Minya (AsiaNews) - "Il 14 agosto scorso è stato un anniversario che il mondo ha voluto dimenticare: un anno dalla distruzione di tante chiese in Egitto. Come se noi cristiani non fossimo esseri umani e, per questo, non meritassimo di vivere". Così p. Bimal Kerketta sj, sacerdote indiano e preside della scuola dei Padri Gesuiti di Minya, ricorda la furia islamista che nel 2013 ha colpito istituti cristiani e luoghi di culto. Da oltre 10 anni nel Paese, il gesuita ha celebrato con la sua comunità una messa per non dimenticare quanto accaduto il 14 agosto 2013, e chiedere a Dio "la possibilità di ricostruire ciò che è andato distrutto". In un intervista ad AsiaNews, p. Kerketta racconta cosa è cambiato con la salita al potere dell'ex generale Abdel Fattah Al-Sisi, soprattutto nei rapporti con i musulmani.

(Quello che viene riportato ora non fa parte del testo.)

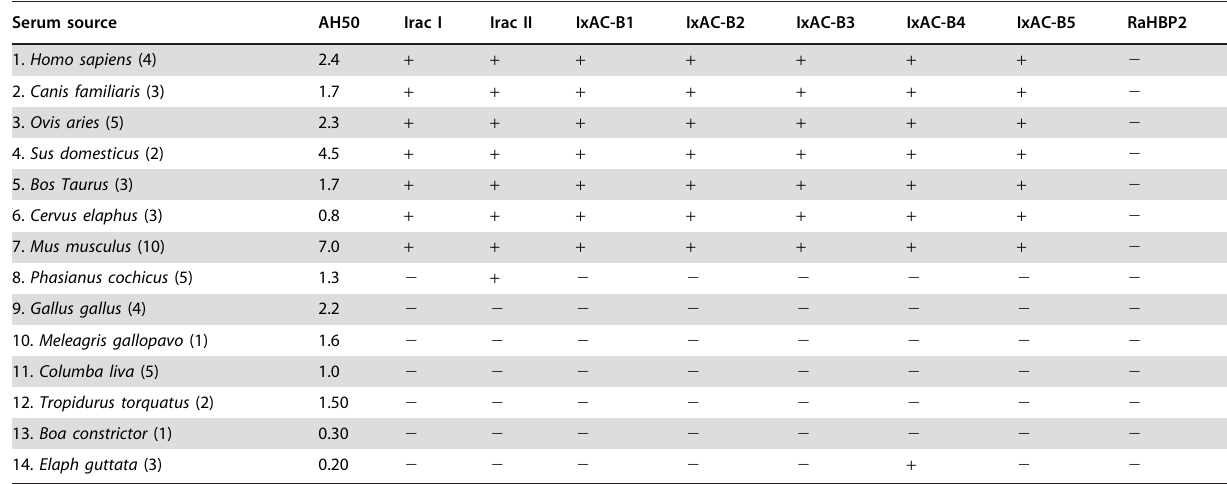
Figure 9. Effect of IxAC proteins on the deposition of C3b and factor B on agarose-coated plates. Loading human serum on agarose-coated microplate wells activates the alternative complement pathway. Purified recombinant IRAC II (A–B) or IxAC-B1 (C–D) were added after 30, 45 or 60 minutes. The reactions were stopped at various times. C3b and factor B deposition was detected using anti-C3 antibody (A–C) or anti-factor B antibody (B–D), respectively. Black diamond: no added protein; black square: 30 min.; black triangle: 45 min.; cross: 60 min.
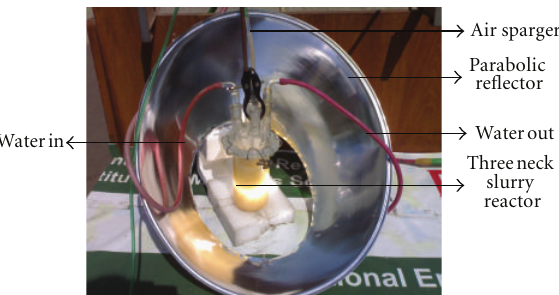
Figure 1: Experimental setup of the solar reactor for photocatalytic degradation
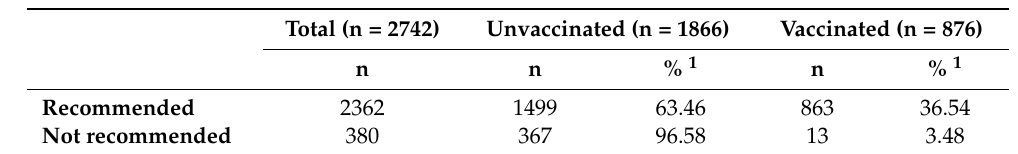
Table 3. Recommended vaccination by vaccination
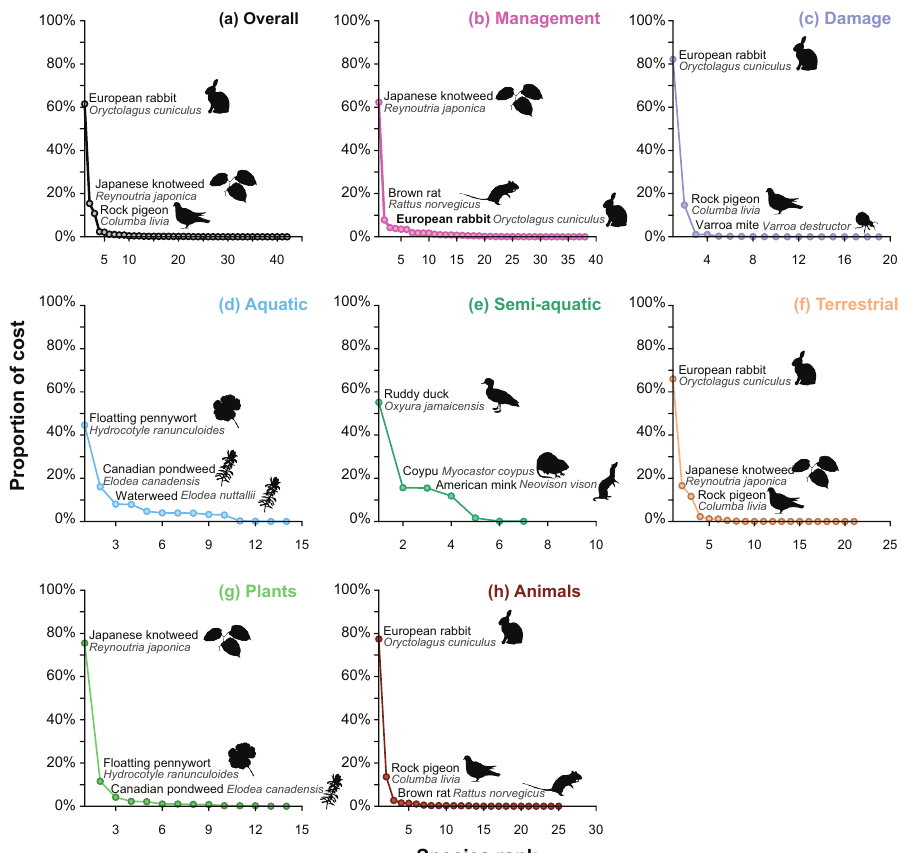
Figure 3. Whittaker plots illustrating ranked proportional cost contributions across species for a overall b management c damage d aquatic e semi-aquatic f terrestrial g plant and h animal cost categories. The top three highest-contributing species are labelled on each subplot, for example, the European rabbit ranks as the costliest species a overall, for c damage costs and amongst the terrestrial organisms ( f ) and animal kingdom ( h ), representing 62%, 82%, 66% and 77% of costs in the respective categories. Note the differences in x -axes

Oggi vivete nella precarietà?

Anche se la situazione è migliorata, bisogna sempre fare attenzione e cautela. Il governo sta cercando di fare del suo meglio, ma dati i grandi numeri non può sempre agire con tempestività. Una cosa che si dice è che quello che Mubarak non è riuscito a fare in 30 anni, Morsi e i Fratelli musulmani sono riusciti a ottenerlo in soli due anni: frodi, corruzione, menzogne e altro.

Vede segni di speranza?

Sì, con il governo di Al-Sisi sembra esserci una speranza. Ci sono musulmani pronti ad aiutarti, ma non possiamo ancora contare su di loro, perché temono di essere considerati "khafir", non "veri" musulmani. Se un bravo islamico parla contro simili atti può essere ucciso da chiunque, senza che nessuno faccia nulla.

Dopo la distruzione della sua scuola, ha ricevuto sostegno dalla comunità islamica?

Sì, molte persone hanno mostrato amore e apprezzamento per il nostro lavoro. Tutti i musulmani che conoscono quello che facciamo sono sempre riconoscenti, perché vedono la differenza. Dopo l'attacco hanno dimostrato di gradire il contributo di noi gesuiti alla società e all'educazione dei loro figli. Oggi questa gratitudine è manifestata in modo più aperto, non solo dal punto di vista accademico, ma nella vita quotidiana. E continuano a rassicurarci sul bisogno della nostra presenza qui, per il bene di tutti.

Avete ricevuto risarcimenti per l'attacco subito?

Sì, ma non erano sufficienti rispetto all'entità dei danni, quindi non li abbiamo accettati. Abbiamo chiesto di demolire quello che restava dell'edificio, perché è più facile ricostruire da zero che riparare il poco che era rimasto.